■ **EXERCISE BRIEF**
Every line containing the string "viewBox" is to be copied from the records.

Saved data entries
---
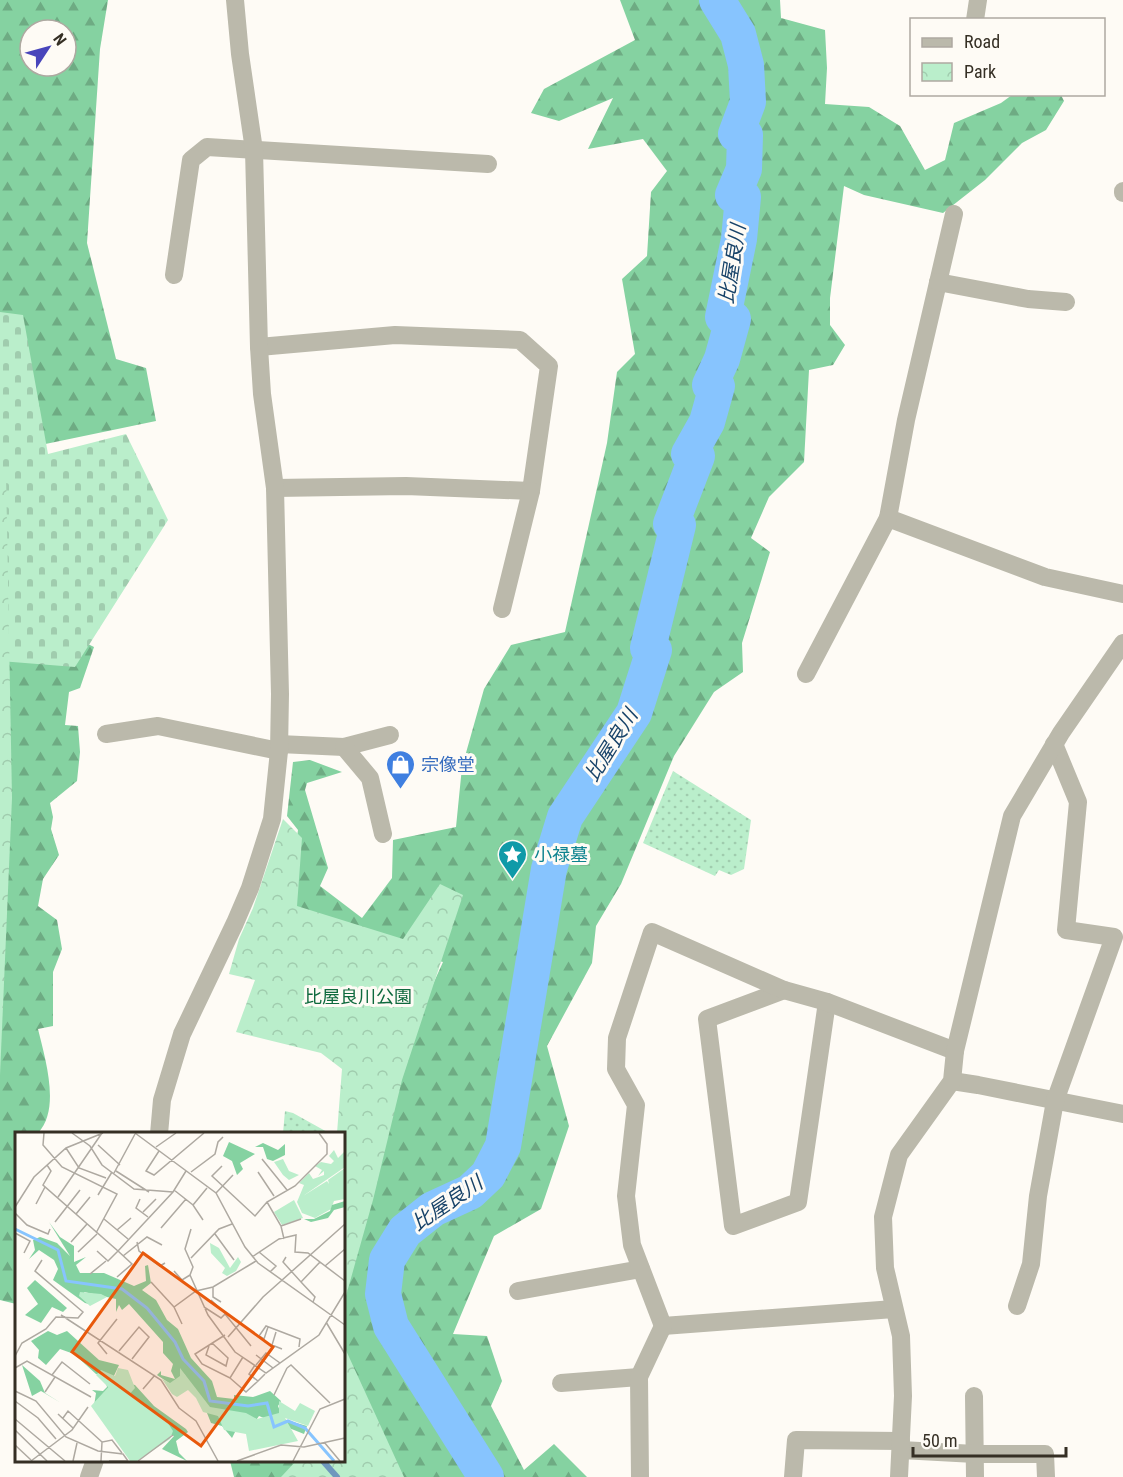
<svg xmlns="http://www.w3.org/2000/svg" width="1123" height="1477" font-family="'Roboto Condensed','Noto Sans JP',sans-serif">
<style>
.grass{fill:url(#grass-dots)}
.forest{fill:url(#forest-firs);fill-rule:evenodd}
.cemetery{fill:url(#cemetery-stones)}
.park{fill:url(#park-crowns)}
.lines{fill:none;stroke-linecap:round;stroke-linejoin:round}
.stream{stroke:#6e97bd;stroke-width:6}
.river{stroke:#87c4fe;stroke-width:36}
.minor{stroke:#bbb9ab;stroke-width:18}
.labels{text-anchor:middle;dominant-baseline:central;stroke-width:6;stroke-linejoin:round;paint-order:stroke}
.shop-label{font-size:18px;fill:#366cbe;stroke:#fefbf5;text-anchor:start}
.culture-label{font-size:18px;fill:#0d838f;stroke:#fefbf5;text-anchor:start}
.park-label{font-size:18px;fill:#0e693d;stroke:#fefbf5}
.water-label{font-size:20px;font-style:italic;fill:#184369;stroke:#fefbf5}
.inset-river{fill:none;stroke:#87c4fe;stroke-width:3}
.inset-road{fill:none;stroke:#aea9a1;stroke-width:1.5}
.view{fill:#e8590c;fill-opacity:0.15;stroke:#e8590c;stroke-width:3}
.inset-edge{fill:none;stroke:#352f24;stroke-width:3}
</style>
<defs>
<pattern id="grass-dots" width="8" height="8" patternUnits="userSpaceOnUse" patternTransform="scale(1.5)"><rect width="8" height="8" fill="#baeecb"/><path d="M2 2h.1M6 6h.1" fill="none" stroke="#a0ccae" stroke-width="1.8" stroke-linecap="round"/></pattern>
<pattern id="forest-firs" width="22" height="20" patternUnits="userSpaceOnUse" patternTransform="scale(1.5)"><rect width="22" height="20" fill="#85d2a1"/><path d="M5 1l3.5 6h-7zM16 11l3.5 6h-7z" fill="#6eab83"/></pattern>
<pattern id="cemetery-stones" width="16" height="16" patternUnits="userSpaceOnUse" patternTransform="scale(1.5)"><rect width="16" height="16" fill="#baeecb"/><path d="M2 7V4a2 2 0 0 1 4 0v3zM10 15v-3a2 2 0 0 1 4 0v3z" fill="#a0ccae"/></pattern>
<pattern id="park-crowns" width="20" height="18" patternUnits="userSpaceOnUse" patternTransform="scale(1.5)"><rect width="20" height="18" fill="#baeecb"/><path d="M2 6a3 3 0 1 1 6 0M12 15a3 3 0 1 1 6 0" fill="none" stroke="#a0ccae"/></pattern>
</defs>
<rect width="100%" height="100%" fill="#fefbf5"/>
<g class="grass">
<polygon points="673,771 751,820 744,869 731,875 719,870 715,876 643,843"/>
<polygon points="285,1111 293,1113 329,1133 283,1133"/>
</g>
<g class="forest">
<path d="M 0,0 L 108,0 L 100,49 L 87,243 L 116,359 L 146,368 L 156,421 L 31,447 L 0,377 ZM 30,30 L 66,30 L 66,66 L 30,66 Z"/>
<polygon points="620,0 780,0 781,18 825,30 827,68 825,104 869,107 900,126 925,170 945,160 954,123 1001,103 1012,95 1061,95 1064,101 1046,130 1022,143 985,180 943,213 864,195 844,186 830,298 830,325 845,345 833,365 809,370 804,462 769,497 751,538 770,552 742,643 743,672 714,692 674,756 621,884 596,926 592,963 547,1046 569,1126 541,1209 494,1236 453,1334 487,1336 502,1381 491,1406 524,1470 554,1444 587,1477 388,1477 344,1383 344,1232 414,1026 443,962 300,927 287,906 298,830 287,816 293,762 310,760 342,772 307,783 305,790 328,868 320,886 362,918 392,878 393,840 456,827 462,767 484,689 511,645 565,632 607,443 617,372 635,354 622,279 647,256 651,192 667,171 643,139 588,149 613,98 559,121 531,113 544,89 635,40"/>
<path d="M 0,637 L 80,640 L 94,647 L 80,688 L 69,692 L 65,725 L 78,726 L 80,752 L 77,781 L 50,803 L 53,817 L 51,829 L 59,855 L 43,879 L 38,906 L 57,920 L 62,949 L 53,972 L 53,1026 L 38,1029 C 45,1058 61,1109 38,1133 L 16,1134 L 16,1304 L 0,1300 Z"/>
<polygon points="230,1461 310,1461 319,1477 234,1477"/>
</g>
<polygon class="cemetery" points="0,312 23,315 48,454 126,434 168,520 75,667 0,661"/>
<g class="park">
<polygon points="0,472 6,473 12,798 0,1075"/>
<polygon points="283,819 302,838 297,906 403,939 440,884 463,895 402,1080 373,1200 344,1303 344,1134 337,1133 342,1069 321,1053 236,1032 255,980 229,974 239,939 253,908"/>
<polygon points="344,1346 404,1477 281,1477 296,1461 344,1460"/>
</g>
<g class="lines">
<polyline class="stream" points="322,1460 337,1477"/>
<polyline class="river" points="486,1477 391,1326 383,1294 387,1260 405,1231 433,1209 470,1192 488,1175 503,1146 549,869 565,817 634,713 654,650 648,648 678,525 671,524 697,456 689,454 707,422 717,386 710,385 722,359 733,319 723,317 739,239 743,197 733,195 744,169 745,135 736,134 748,102 746,65 738,34 717,0"/>
<g class="minor">
<polyline points="975,20 978,0"/>
<polyline points="1123,191 1123,193"/>
<polyline points="954,214 906,420 888,518 1045,577 1123,594"/>
<polyline points="174,275 191,160 207,147 488,164"/>
<polyline points="938,282 1028,299 1066,302"/>
<polyline points="259,347 395,335 520,340 549,366 531,491 406,486 275,488"/>
<polyline points="502,609 531,491"/>
<polyline points="806,674 888,518"/>
<polyline points="106,734 158,726 279,751"/>
<polyline points="279,744 344,747 390,735"/>
<polyline points="344,747 370,778 383,834"/>
<polyline points="784,990 707,1019 733,1226 798,1202 827,1002"/>
<polyline points="952,1081 978,1085 1123,1114"/>
<polyline points="159,1134 162,1100 182,1034 235,923 250,888 272,819 279,751 280,694 275,488 262,394 259,347 254,150 240,54 235,0"/>
<polyline points="518,1291 641,1269"/>
<polyline points="1017,1306 1031,1264 1038,1196 1055,1101 1114,937 1066,930 1078,802 1054,744"/>
<polyline points="894,1309 663,1326 632,1245 626,1196 636,1105 616,1069 617,1038 652,932 784,990 827,1002 955,1051"/>
<polyline points="561,1383 639,1377"/>
<polyline points="974,1396 975,1477"/>
<polyline points="901,1450 975,1454 1045,1454 1046,1477"/>
<polyline points="89,1477 95,1460"/>
<polyline points="640,1477 639,1377 663,1326"/>
<polyline points="793,1477 796,1440 901,1441"/>
<polyline points="899,1477 903,1396 901,1336 885,1268 883,1217 899,1155 952,1081 955,1051 1012,816 1061,733 1123,643"/>
</g>
</g>
<defs>
<symbol id="shop-pin" viewBox="-11 -11 22 30"><path d="M0 17L-7.5 6A9.5 9.5 0 1 1 7.5 6Z" fill="#3f7fe0" stroke="#fefbf5"/><path d="M-5-2.5h2.3a2.7 3.5 0 0 1 5.4 0H5L5.5 6h-11ZM-1.5-2.5h3a1.5 2.3 0 0 0-3 0Z" fill="#fff"/></symbol>
<symbol id="sight-pin" viewBox="-11 -11 22 30"><path d="M0 17L-7.5 6A9.5 9.5 0 1 1 7.5 6Z" fill="#0f9aa8" stroke="#fefbf5"/><path d="M0-6L1.8-2.2L6-1.7L2.9 1.2L3.7 5.4L0 3.3L-3.7 5.4L-2.9 1.2L-6-1.7L-1.8-2.2Z" fill="#fff"/></symbol>
</defs>
<g fill-rule="evenodd">
<use href="#shop-pin" x="384" y="748" width="33" height="45"/>
<use href="#sight-pin" x="496" y="838" width="33" height="45"/>
</g>
<g class="labels">
<g class="shop-label">
<text x="421" y="764">宗像堂</text>
</g>
<g class="culture-label">
<text x="534" y="854">小禄墓</text>
</g>
<g class="park-label">
<text x="358" y="996">比屋良川公園</text>
</g>
<g class="water-label">
<text transform="translate(732 264) rotate(-81)">比屋良川</text>
<text transform="translate(611 745) rotate(-58)">比屋良川</text>
<text transform="translate(447 1203) rotate(-34)">比屋良川</text>
</g>
</g>
<g transform="translate(15 1132)">
<rect width="330" height="330" fill="#fefbf5"/>
<path d="M 319,18 L 323,26 L 330,19 L 330,35 L 288,64 L 312,49 L 314,52 L 313,48 L 330,36 L 330,67 L 319,69 L 316,77 L 300,86 L 287,81 L 282,70 L 289,53 L 284,51 L 294,41 L 298,47 L 309,43 L 309,39 L 303,44 L 307,38 L 300,34 L 306,30 L 316,32 L 319,29 L 314,24 Z" fill="#baeecb"/>
<path d="M 214,10 L 240,22 L 225,31 L 228,37 L 222,43 L 217,29 L 208,24 ZM 248,11 L 263,18 L 270,12 L 270,23 L 258,29 L 252,27 L 248,15 L 240,15 ZM 330,69 L 330,75 L 319,78 L 313,86 L 296,90 L 289,87 L 299,87 L 315,79 L 317,73 ZM 34,90 L 45,105 L 59,114 L 59,130 L 71,125 L 61,133 L 65,141 L 89,141 L 119,154 L 131,149 L 130,134 L 133,133 L 136,151 L 127,158 L 141,168 L 152,188 L 163,197 L 176,226 L 197,249 L 202,265 L 219,267 L 219,263 L 238,265 L 255,259 L 266,269 L 263,274 L 268,287 L 292,294 L 289,302 L 244,284 L 233,300 L 222,296 L 217,306 L 207,294 L 196,291 L 192,281 L 196,280 L 208,286 L 193,276 L 169,242 L 157,253 L 142,243 L 146,239 L 146,243 L 160,247 L 156,239 L 158,232 L 148,221 L 148,210 L 114,172 L 107,178 L 104,173 L 101,180 L 101,167 L 69,160 L 74,172 L 70,171 L 38,148 L 43,137 L 39,128 L 24,118 L 14,127 L 20,118 L 18,108 L 25,105 L 42,111 L 55,124 ZM 20,148 L 52,176 L 48,180 L 37,175 L 26,191 L 10,183 L 23,172 L 12,156 ZM 33,199 L 42,203 L 52,199 L 84,228 L 104,233 L 98,246 L 81,242 L 59,222 L 45,217 L 31,233 L 23,226 L 24,218 L 16,209 ZM 7,233 L 25,249 L 30,261 L 46,271 L 26,259 L 17,264 ZM 90,247 L 120,253 L 139,274 L 171,297 L 173,300 L 161,309 L 164,321 L 172,329 L 147,317 L 159,304 L 79,274 L 81,261 L 77,258 L 88,259 L 92,255 Z" fill="#85d2a1"/>
<path d="M 268,27 L 274,39 L 284,43 L 274,48 L 268,43 L 259,30 ZM 195,111 L 204,116 L 215,136 L 223,125 L 226,130 L 221,139 L 212,144 L 207,141 L 210,136 L 196,121 ZM 103,236 L 113,238 L 120,256 L 113,264 L 99,261 L 81,243 L 86,238 L 100,244 Z" fill="#baeecb"/>
<path d="M 279,68 L 288,86 L 267,93 L 259,80 ZM 65,160 L 86,162 L 92,165 L 75,174 L 64,164 ZM 165,236 L 195,275 L 231,281 L 242,287 L 264,281 L 264,269 L 280,279 L 285,271 L 300,279 L 293,294 L 270,286 L 283,309 L 234,319 L 231,302 L 209,298 L 203,284 L 188,280 L 181,266 L 173,258 L 162,265 L 157,262 L 147,247 L 155,251 L 165,244 ZM 99,249 L 151,288 L 158,299 L 155,307 L 122,329 L 115,329 L 76,274 Z" fill="#baeecb"/>
<path class="inset-river" d="M 0,97 L 43,118 L 51,149 L 107,157 L 132,176 L 160,210 L 168,227 L 189,249 L 195,269 L 233,274 L 252,271 L 259,295 L 273,289 L 290,296 L 319,329"/>
<path class="inset-road" d="M 29,1 L 28,13 L 47,35 L 102,62 L 81,101M 57,1 L 75,14 L 87,33 L 119,57 L 158,60M 120,1 L 201,61 L 230,115 L 243,131 L 330,193M 83,13 L 105,33M 141,15 L 161,1M 51,16 L 64,36 L 91,46M 144,19 L 131,39 L 139,43 L 189,1M 247,27 L 272,58M 32,33 L 36,39 L 28,53 L 103,119 L 158,60 L 171,39M 207,34 L 197,44 L 240,84 L 252,70M 101,39 L 134,60M 176,40 L 200,22 L 203,10 L 208,5M 243,40 L 259,64M 99,41 L 120,2M 159,58 L 178,73 L 188,88M 201,61 L 218,43M 83,63 L 97,40M 43,65 L 87,1M 125,67 L 121,76 L 133,85M 21,72 L 30,55M 178,73 L 192,56M 0,75 L 19,45 L 51,16 L 88,1M 128,80 L 141,67M 0,81 L 12,93 L 33,102 L 35,97M 61,82 L 75,65M 89,87 L 113,107M 40,90 L 65,58M 266,94 L 286,87M 146,96 L 171,67M 176,97 L 170,117 L 178,135 L 175,143 L 193,183 L 220,220 L 251,241 L 304,203 L 330,160M 102,98 L 116,86M 0,101 L 15,109 L 9,121M 200,102 L 219,128M 269,107 L 266,94 L 252,70 L 280,54 L 312,22 L 312,12 L 304,1M 56,110 L 72,92M 122,110 L 124,119 L 145,134 L 150,131M 82,119 L 93,129 L 103,119 L 117,132 L 102,145M 63,120 L 82,102M 244,120 L 261,134 L 255,140M 108,124 L 132,105 L 147,113M 237,125 L 264,107 L 281,103 L 280,120 L 293,121 L 330,149M 271,125 L 268,130 L 286,150 L 305,130M 176,126 L 204,97 L 217,92M 310,134 L 330,117M 159,139 L 167,148 L 175,143M 75,142 L 91,129M 136,150 L 159,175 L 181,159 L 198,155 L 241,129M 286,150 L 300,165 L 298,170M 198,155 L 198,165 L 206,170M 196,168 L 210,181M 159,175 L 167,192M 189,175 L 206,186 L 210,182 L 236,214M 46,183 L 146,248 L 164,276 L 181,289 L 203,329M 311,190 L 330,222M 253,195 L 249,207 L 244,204 L 251,194 L 285,207 L 284,215M 261,200 L 257,213 L 267,217M 210,203 L 180,222 L 187,232 L 215,246 L 228,225M 213,205 L 248,165 L 330,92M 194,214 L 191,223 L 211,234 L 213,226 L 197,211M 104,219 L 124,195 L 134,205 L 117,227M 92,222 L 83,211 L 102,187M 241,223 L 258,236M 0,224 L 7,211 L 31,197 L 41,185 L 63,186 L 68,180 L 20,139 L 27,128M 240,233 L 234,242 L 243,249 L 250,242M 241,233 L 251,221 L 265,231M 0,236 L 12,229 L 76,265M 272,236 L 276,233 L 315,271M 37,243 L 47,230 L 75,252M 215,246 L 231,260 L 243,249M 128,257 L 140,243M 0,259 L 21,269 L 51,305 L 83,319 L 108,322 L 113,329M 30,260 L 40,245M 259,263 L 272,236M 0,269 L 23,286 L 41,307M 43,282 L 58,296M 48,286 L 53,279 L 87,310M 0,287 L 50,329M 0,298 L 32,329M 309,310 L 325,329M 0,313 L 16,328M 16,329 L 57,298 L 73,275M 58,329 L 62,311M 86,329 L 87,310 L 97,308 L 107,321M 94,329 L 112,329M 123,329 L 158,303M 222,329 L 266,313 L 289,315 L 330,306M 278,329 L 305,277 L 330,267"/>
<path class="view" d="M 128,121 L 258,215 L 186,314 L 57,220 Z"/>
<rect width="330" height="330" class="inset-edge"/>
</g>
<rect x="910" y="18" width="195" height="78" fill="#fefbf5" stroke="#aea9a1" stroke-width="1.5"/>
<rect x="922" y="38" width="30" height="9" fill="#bbb9ab" stroke="#aea9a1" stroke-width="1.5"/>
<text x="964" y="48" font-size="18" fill="#352f24">Road</text>
<rect x="922" y="63" width="30" height="18" fill="url(#park-crowns)" stroke="#aea9a1" stroke-width="1.5"/>
<text x="964" y="78" font-size="18" fill="#352f24">Park</text>
<g transform="translate(48 48) rotate(54)"><circle r="28" fill="#fefbf5" stroke="#aea9a1" stroke-width="1.5"/>
<path d="M0-4.5L10 22L0 15L-10 22Z" fill="#4845bb"/>
<text y="-9" font-size="16" font-weight="bold" text-anchor="middle" fill="#352f24">N</text>
</g>
<path d="M913 1447v9h153v-9" fill="none" stroke="#352f24" stroke-width="3"/>
<text x="922" y="1447" font-size="18" fill="#352f24" stroke="#fefbf5" stroke-width="4.5" paint-order="stroke">50 m</text>
</svg>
---
■ **SOLUTION FOR THIS TASK**
<symbol id="shop-pin" viewBox="-11 -11 22 30"><path d="M0 17L-7.5 6A9.5 9.5 0 1 1 7.5 6Z" fill="#3f7fe0" stroke="#fefbf5"/><path d="M-5-2.5h2.3a2.7 3.5 0 0 1 5.4 0H5L5.5 6h-11ZM-1.5-2.5h3a1.5 2.3 0 0 0-3 0Z" fill="#fff"/></symbol>
<symbol id="sight-pin" viewBox="-11 -11 22 30"><path d="M0 17L-7.5 6A9.5 9.5 0 1 1 7.5 6Z" fill="#0f9aa8" stroke="#fefbf5"/><path d="M0-6L1.8-2.2L6-1.7L2.9 1.2L3.7 5.4L0 3.3L-3.7 5.4L-2.9 1.2L-6-1.7L-1.8-2.2Z" fill="#fff"/></symbol>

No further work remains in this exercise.